INIFTA   05425
INSTITUTO DE INVESTIGACIONES FISICO-QUIMICAS TEORICAS Y APLICADAS
Unidad Ejecutora - UE
artículos
Título:
On Application of Carhart Atom Pairs to Predict Anticonvulsant Activity
Autor/es:
A. TALEVI; J.J. PRIETO; L.E. BRUNO BLANCH; EDUARDO ALBERTO CASTRO
Revista:
Am J Biochem Biotechnol
Referencias:
Año: 2006 vol. 2 p. 119 - 128
Resumen:
Motivation. About 50 million people in the world suffer from epilepsy, especially in childhood, adolescence and old age.
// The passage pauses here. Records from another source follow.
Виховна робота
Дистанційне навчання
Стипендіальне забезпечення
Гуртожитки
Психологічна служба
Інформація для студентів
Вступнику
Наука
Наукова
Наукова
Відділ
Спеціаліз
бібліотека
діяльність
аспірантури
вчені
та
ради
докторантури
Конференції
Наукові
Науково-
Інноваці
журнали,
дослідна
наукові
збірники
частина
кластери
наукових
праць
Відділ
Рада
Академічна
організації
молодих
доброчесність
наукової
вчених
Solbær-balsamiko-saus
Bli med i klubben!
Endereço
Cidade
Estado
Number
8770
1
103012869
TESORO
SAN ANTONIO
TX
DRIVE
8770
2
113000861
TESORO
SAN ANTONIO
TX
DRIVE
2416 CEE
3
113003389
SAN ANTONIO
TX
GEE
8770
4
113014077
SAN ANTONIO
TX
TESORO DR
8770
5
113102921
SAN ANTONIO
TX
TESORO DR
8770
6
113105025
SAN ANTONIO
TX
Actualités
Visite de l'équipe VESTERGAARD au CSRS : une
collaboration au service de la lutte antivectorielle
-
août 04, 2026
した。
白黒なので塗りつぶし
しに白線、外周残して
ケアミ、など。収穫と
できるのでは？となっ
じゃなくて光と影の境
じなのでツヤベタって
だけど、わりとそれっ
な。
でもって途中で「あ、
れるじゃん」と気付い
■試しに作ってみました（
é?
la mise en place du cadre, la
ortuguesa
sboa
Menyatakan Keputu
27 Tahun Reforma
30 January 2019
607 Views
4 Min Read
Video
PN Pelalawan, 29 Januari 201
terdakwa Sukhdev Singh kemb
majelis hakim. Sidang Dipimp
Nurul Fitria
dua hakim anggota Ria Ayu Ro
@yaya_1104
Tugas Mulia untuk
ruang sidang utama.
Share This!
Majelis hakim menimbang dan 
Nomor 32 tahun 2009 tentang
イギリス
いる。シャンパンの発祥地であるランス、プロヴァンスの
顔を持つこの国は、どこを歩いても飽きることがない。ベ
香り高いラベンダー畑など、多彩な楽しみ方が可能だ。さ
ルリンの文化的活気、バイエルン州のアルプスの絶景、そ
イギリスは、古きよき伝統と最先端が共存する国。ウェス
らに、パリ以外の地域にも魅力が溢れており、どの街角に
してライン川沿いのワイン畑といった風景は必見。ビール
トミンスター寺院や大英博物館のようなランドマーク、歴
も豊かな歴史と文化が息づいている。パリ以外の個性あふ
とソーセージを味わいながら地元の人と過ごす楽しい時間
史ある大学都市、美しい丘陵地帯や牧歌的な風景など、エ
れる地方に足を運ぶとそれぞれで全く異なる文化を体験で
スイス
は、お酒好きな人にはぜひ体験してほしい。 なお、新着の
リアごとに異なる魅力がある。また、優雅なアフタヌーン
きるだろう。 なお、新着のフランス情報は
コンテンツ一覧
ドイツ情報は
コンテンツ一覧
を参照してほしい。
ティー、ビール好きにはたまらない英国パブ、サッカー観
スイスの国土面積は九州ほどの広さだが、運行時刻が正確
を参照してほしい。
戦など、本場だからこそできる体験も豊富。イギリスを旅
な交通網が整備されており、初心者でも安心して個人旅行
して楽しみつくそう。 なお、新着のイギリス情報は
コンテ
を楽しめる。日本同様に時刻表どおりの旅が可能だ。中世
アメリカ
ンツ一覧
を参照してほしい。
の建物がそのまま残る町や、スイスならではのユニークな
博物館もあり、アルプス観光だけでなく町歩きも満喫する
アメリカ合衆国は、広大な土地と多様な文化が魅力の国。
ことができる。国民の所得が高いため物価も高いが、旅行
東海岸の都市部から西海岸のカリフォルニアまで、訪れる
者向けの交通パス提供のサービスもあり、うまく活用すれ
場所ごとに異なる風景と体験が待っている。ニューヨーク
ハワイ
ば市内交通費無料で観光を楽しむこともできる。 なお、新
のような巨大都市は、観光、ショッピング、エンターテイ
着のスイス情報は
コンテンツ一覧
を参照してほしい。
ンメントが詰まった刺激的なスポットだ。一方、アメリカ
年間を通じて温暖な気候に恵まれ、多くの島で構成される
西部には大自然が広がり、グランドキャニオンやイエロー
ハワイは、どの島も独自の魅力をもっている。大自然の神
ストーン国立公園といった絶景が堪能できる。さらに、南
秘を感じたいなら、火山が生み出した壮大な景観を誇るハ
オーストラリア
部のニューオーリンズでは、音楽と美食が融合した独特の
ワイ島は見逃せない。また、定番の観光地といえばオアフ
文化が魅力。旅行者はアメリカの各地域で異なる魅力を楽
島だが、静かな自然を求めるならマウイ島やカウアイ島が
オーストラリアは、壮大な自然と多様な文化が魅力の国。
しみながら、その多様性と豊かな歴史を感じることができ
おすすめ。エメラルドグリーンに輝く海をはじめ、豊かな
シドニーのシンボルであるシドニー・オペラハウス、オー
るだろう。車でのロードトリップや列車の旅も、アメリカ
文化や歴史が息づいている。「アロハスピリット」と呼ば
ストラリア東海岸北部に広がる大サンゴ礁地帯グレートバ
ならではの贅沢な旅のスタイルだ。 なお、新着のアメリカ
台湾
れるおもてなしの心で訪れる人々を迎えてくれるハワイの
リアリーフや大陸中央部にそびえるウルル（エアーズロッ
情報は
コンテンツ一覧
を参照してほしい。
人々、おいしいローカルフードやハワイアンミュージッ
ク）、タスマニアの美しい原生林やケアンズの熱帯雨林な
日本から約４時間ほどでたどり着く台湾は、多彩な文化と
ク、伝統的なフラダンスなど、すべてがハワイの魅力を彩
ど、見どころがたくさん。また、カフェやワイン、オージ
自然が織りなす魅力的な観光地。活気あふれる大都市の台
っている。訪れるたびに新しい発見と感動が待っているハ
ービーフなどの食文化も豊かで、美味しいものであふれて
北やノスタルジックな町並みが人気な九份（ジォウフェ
Available treatment fails to control epilepsy in up to 30 % of affected people. In developing countries, however, the amount of patients that do not receive adequate treatment climbs up to 75 %. Moreover, the new generation of antiepileptic drugs (AEDs) causes important central and peripheral side effects, including ataxia, diplopia, dizziness, headache, nausea, allergies and sedation. Method. A mathematical model previously developed by Bagchi and Maiti, involving Carhart atom pairs and similarity measures, is applied in the prediction of anticonvulsant activity of two sets of compounds which have shown to be active in the Maximal Electroshock Seizure (MES) test, meaning that their mechanism of action can be at least partially explained through sodium channels blockade. The first set of compounds is defined by nine structurally heterogeneous molecules, with Carhart similarities to carbamazepine ranging from 0.005 to 0.593. The second set is defined by four benzodiazepines derivatives with Carhart similarities to THIQ-10c ranging from 0.533 to 0.570. A new, more specific, model is constructed based on the one from Bagchi and Maiti and a pharmacophore previously identified in our laboratory through an active analog approach. Results. Applied to both sets of compounds, our model shows smaller average percentage error and average absolute error in the prediction than the one form Bagchi and Maiti, and smaller SD as well. Accuracy and precision in the prediction also increases compared to those obtained when using bare similarity coefficients as relative activity indicators. Conclusions. Results seem to indicate the proposed model has an improved predictive capability. This model may be useful as an optimization tool, and in the search for new leaders as well.